Creo en la resurrección de la carne


 

El hombre hace planes de lo que hará en un mes, en dos años o en tres décadas, pero no se plantea: ¿Qué haré dentro de un millón de años? ¿Dónde estaré? Nos conviene planear a largo plazo para comportarnos de modo que lleguemos al lugar que deseamos y al que el Señor nos tiene preparado en el Cielo, porque podemos no llegar si no hay un arrepentimiento final.

¿Qué nos espera al final de la vida? Con la muerte el alma se separa del cuerpo, pero con la resurrección cuerpo y alma se unen de nuevo en la gloria para siempre (cfr. Catecismo, 997). El dogma de la resurrección de los muertos habla de la plenitud de la vida inmortal a la que estamos destinados, se presenta como un vivo recuerdo de su dignidad. Habla de la bondad del cuerpo, del valor de la historia vivida día a día, de la vocación eterna de la materia.

Los gnósticos del siglo II no creían en ella, por eso los Padres de la Iglesia insisten en la resurrección de la carne.

Santo Tomás de Aquino considera que la resurrección de los muertos es natural en lo que se refiere al destino del hombre (porque el alma inmortal está hecha para estar unida al cuerpo, y viceversa), pero es sobrenatural respecto a Dios que es quien lo lleva a cabo (Suma contra gentiles, IV,81). Es decir, es natural en cuanto a la “causa final” (propósito o finalidad de algo), es sobrenatural en cuant o a la “causa eficiente” (agente que causa un cambio).

El teólogo Paul O’Callaghan dice que el cuerpo resucitado será real y material, pero no terreno ni mortal.

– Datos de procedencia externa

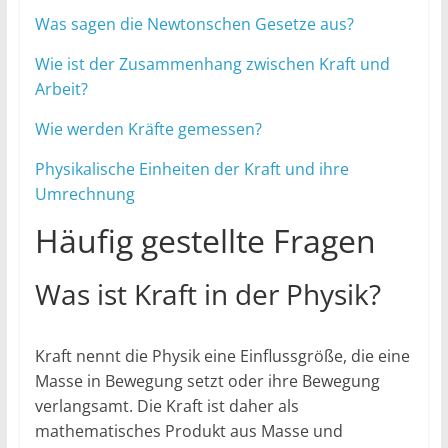
Was sagen die Newtonschen Gesetze aus?
Wie ist der Zusammenhang zwischen Kraft und
Arbeit?
Wie werden Kräfte gemessen?
Physikalische Einheiten der Kraft und ihre
Umrechnung
Häufig gestellte Fragen
Was ist Kraft in der Physik?
Kraft nennt die Physik eine Einflussgröße, die eine
Masse in Bewegung setzt oder ihre Bewegung
verlangsamt. Die Kraft ist daher als
mathematisches Produkt aus Masse und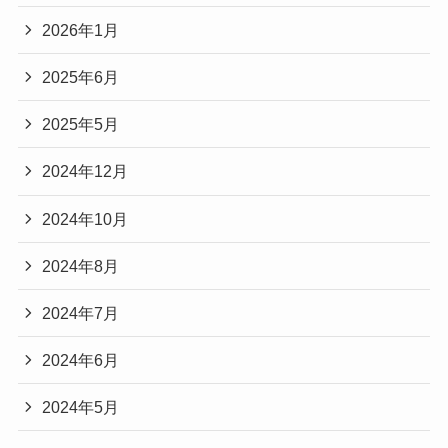
2026年1月
2025年6月
2025年5月
2024年12月
2024年10月
2024年8月
2024年7月
2024年6月
2024年5月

San Pablo habla del cuerpo resucitado como “glorioso” (Flp 3,21) y “espiritual” (1 Co 15,44). Esa resurrección ¿cuándo tendrá lugar? En el día del juicio final.

En la vida hay luces y sombras, momentos de alegría y de pena; la vida terrena está marcada por la Cruz. Con el Bautismo y la Eucaristía, el proceso de la resurrección ha comenzado de algún modo ya aquí en la tierra (cfr. Catecismo, 1000). Según Santo Tomás, en el estado resucitado, el alma informará al cuerpo tan profundamente, que en éste quedarán reflejadas sus cualidades morales y espirituales (Suma Teológica, III. Suppl., qq. 78-86). El alma deja una huella duradera en el cuerpo. Finalmente, vendrá el juicio definitivo de vivos y muertos.

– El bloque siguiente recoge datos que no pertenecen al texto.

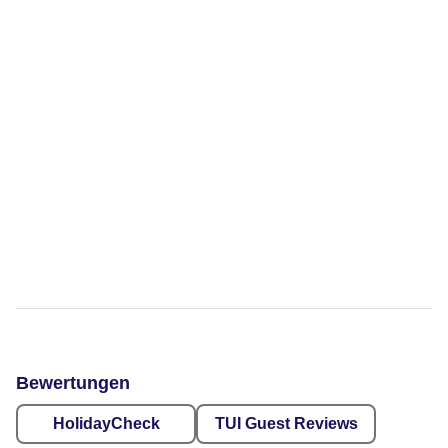
Bewertungen
HolidayCheck
TUI Guest Reviews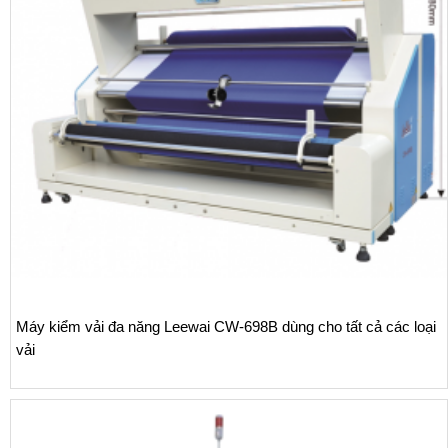
Máy kiểm vải đa năng Leewai CW-698B dùng cho tất cả các loại
vải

Paul O’Callaghan expone que se pueden hacer unas observaciones prácticas:

1. Esta doctrina católica excluye la teoría de la reencarnación; el alma no emigra hacia otro cuerpo. La vida humana es única, no se repite. Esto da peso a lo que hacemos cada día. El Vaticano II habla del “único curso de nuestra vida” (Lumen gentium, 48).

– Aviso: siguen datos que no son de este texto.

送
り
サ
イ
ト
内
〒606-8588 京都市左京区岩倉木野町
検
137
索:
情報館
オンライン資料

2. Una manifestación de la fe en la resurrección es la veneración de las reliquias de los santos.

3. La Iglesia aconseja sepultar los cuerpos en vez de cremarlos, pero la cremación no es ilícita (CIC, 1176).

4. La resurrección de los muertos coincide con la venida de “los nuevos cielos y la tierra nueva” (Catecismo, 1042; 2 Pe 3,13; Apoc 21,1). Es decir, el cosmos entero será transformado. La Iglesia alcanzará su plenitud en la gloria celeste, cuando se restauren todas las cosas (cfr. Hechos, 3,21), y la creación entera será renovada en Cristo (cfr. Ef 1,10). Habrá continuidad entre este mundo y el nuevo, pero también discontinuidad marcada por la perfección, la permanencia y la felicidad completa.

El sentido cristiano de la muerte

El enigma de la muerte se comprende a la luz de la resurrección de Jesucristo y de nuestra resurrección en Él. La muerte se presenta como el mal más grande en el orden natural, pero será superada completamente cuando Dios resucite a los hombres. La muerte se presenta como natural al separarse el cuerpo del alma. Después de la muerte el hombre no puede merecer ni desmerecer; ya no tendrá oportunidad de arrepentirse. Después de morir, el alma irá al cielo, al purgatorio o al infierno, pasando por el juicio particular (CEC, 1021-1022).

¿Por qué entró la muerte en el mundo? A causa del pecado (cfr. Génesis 3, 17-19; Sb 1, 13-14; Rm 5,12; 6, 23). La muerte es inexorable, por tanto, hay que aprovechar el tiempo. Tempus breve est!